Cenozoic sediments from the Pliocene and the Quaternary form a key aquifer in the Douala Basin. During the dry season, the water table sometimes falls resulting in seawater intrusion. The Garoua Basin and Lake Chad Basin Aquifer are also important water supplies, often with Cretaceous sandstones at the base.

==Natural hazards==
Mount Cameroon is the only active volcano in the country, but has erupted frequently in recent history, including seven times in the 20th century destroying plantations and parts of the surrounding landscape in 1909, 1922, 1959, 1982, 1999 and 2000. Cameroon has very active and dangerous crater lakes that accumulate and periodically release carbon dioxide causing the mass death during the Lake Nyos disaster in 1986, which killed 1700 people, as well as the deadly 1984 release at Lake Mounoun which killed 37.

==Natural resource geology==
Artisanal mining has targeted alluvial diamonds in the Series de Carnot, a group of river and lake formations from the Cretaceous along the border with the Central African Republic.

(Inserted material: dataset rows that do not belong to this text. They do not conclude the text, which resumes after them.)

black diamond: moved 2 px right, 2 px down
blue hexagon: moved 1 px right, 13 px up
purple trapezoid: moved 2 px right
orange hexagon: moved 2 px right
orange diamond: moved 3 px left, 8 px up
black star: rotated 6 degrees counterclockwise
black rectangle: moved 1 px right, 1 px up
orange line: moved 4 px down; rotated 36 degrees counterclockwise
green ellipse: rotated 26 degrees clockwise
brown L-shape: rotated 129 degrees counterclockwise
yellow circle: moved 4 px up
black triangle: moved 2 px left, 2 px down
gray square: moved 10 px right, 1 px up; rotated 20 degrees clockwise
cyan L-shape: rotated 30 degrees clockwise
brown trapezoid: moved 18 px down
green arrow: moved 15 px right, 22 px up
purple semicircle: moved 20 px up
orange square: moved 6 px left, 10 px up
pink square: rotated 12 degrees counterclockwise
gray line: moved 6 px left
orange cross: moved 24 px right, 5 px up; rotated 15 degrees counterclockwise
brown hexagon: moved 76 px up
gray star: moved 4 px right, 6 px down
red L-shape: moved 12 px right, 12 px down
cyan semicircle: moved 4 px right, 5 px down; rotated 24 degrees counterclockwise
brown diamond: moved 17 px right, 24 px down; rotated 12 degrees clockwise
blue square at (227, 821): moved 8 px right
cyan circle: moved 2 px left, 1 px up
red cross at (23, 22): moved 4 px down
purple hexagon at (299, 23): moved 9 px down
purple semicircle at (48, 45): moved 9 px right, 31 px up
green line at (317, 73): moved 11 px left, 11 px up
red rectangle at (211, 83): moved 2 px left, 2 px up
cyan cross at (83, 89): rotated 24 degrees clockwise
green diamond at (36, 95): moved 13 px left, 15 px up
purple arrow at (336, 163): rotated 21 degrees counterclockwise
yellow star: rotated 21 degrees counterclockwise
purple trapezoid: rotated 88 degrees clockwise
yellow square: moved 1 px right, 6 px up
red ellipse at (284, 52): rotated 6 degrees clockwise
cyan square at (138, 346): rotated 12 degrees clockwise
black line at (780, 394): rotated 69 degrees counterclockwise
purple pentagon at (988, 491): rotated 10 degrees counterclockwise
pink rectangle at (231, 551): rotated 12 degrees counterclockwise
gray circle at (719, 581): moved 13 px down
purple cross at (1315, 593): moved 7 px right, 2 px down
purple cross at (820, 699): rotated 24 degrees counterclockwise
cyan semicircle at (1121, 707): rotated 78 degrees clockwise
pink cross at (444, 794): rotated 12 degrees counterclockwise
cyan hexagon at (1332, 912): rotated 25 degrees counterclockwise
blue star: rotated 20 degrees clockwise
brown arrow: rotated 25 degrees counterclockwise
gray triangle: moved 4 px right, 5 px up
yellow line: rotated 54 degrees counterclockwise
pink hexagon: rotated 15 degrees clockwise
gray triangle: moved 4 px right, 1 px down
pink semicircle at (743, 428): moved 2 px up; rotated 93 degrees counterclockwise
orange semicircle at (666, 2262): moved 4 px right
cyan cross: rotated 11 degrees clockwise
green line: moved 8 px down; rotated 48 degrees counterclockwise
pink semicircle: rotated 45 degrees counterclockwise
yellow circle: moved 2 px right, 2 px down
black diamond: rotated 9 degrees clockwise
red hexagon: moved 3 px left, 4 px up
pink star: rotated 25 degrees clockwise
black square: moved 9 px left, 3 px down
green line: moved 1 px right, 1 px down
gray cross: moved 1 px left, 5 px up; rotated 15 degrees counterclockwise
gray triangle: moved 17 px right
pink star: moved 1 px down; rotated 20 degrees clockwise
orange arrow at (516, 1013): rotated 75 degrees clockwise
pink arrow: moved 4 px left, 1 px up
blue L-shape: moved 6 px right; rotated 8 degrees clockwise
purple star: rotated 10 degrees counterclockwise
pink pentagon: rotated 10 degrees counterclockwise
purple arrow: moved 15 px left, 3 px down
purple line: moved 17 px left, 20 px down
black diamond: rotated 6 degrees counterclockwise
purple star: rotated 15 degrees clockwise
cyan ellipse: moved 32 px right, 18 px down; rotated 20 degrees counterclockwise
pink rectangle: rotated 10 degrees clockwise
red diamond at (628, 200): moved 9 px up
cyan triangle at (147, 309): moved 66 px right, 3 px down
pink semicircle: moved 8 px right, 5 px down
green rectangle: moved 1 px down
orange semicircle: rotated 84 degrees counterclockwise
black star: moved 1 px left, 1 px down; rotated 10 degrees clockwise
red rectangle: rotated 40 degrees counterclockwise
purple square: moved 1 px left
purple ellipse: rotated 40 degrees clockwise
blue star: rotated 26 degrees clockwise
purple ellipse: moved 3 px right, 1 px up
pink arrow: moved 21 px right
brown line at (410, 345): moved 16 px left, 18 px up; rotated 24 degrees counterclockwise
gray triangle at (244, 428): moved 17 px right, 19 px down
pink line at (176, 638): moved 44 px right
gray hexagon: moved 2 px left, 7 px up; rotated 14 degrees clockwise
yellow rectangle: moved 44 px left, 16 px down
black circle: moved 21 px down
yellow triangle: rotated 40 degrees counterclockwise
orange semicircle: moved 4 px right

Gold is common across the country in crystalline basement rock, particularly in the east.

There is a small cassiterite deposit at Mayo Darle in northwest Cameroon, nickel and cobalt near Lomie and rutile that was mined until 1957 near Yaounde. Cameroon has two large bauxite deposits in Ngaoundal and the Minim-Martap Complex I in the south, along with Fongo-Tongo in the west. Iron ore, with an iron concentration between 30 and 40% are situated near Mbalam in the southwest and at Kribi on the coast. Local cement plants exploit limestone deposits at Figuil and there is some marble close to Bidzar in the north. The Djoungo quarry extracts pozzolana.

Cameroon has small oil and gas reserves, extracted near Victoria on the north coast, as well as offshore on the Mokoko-Abana Oilfield.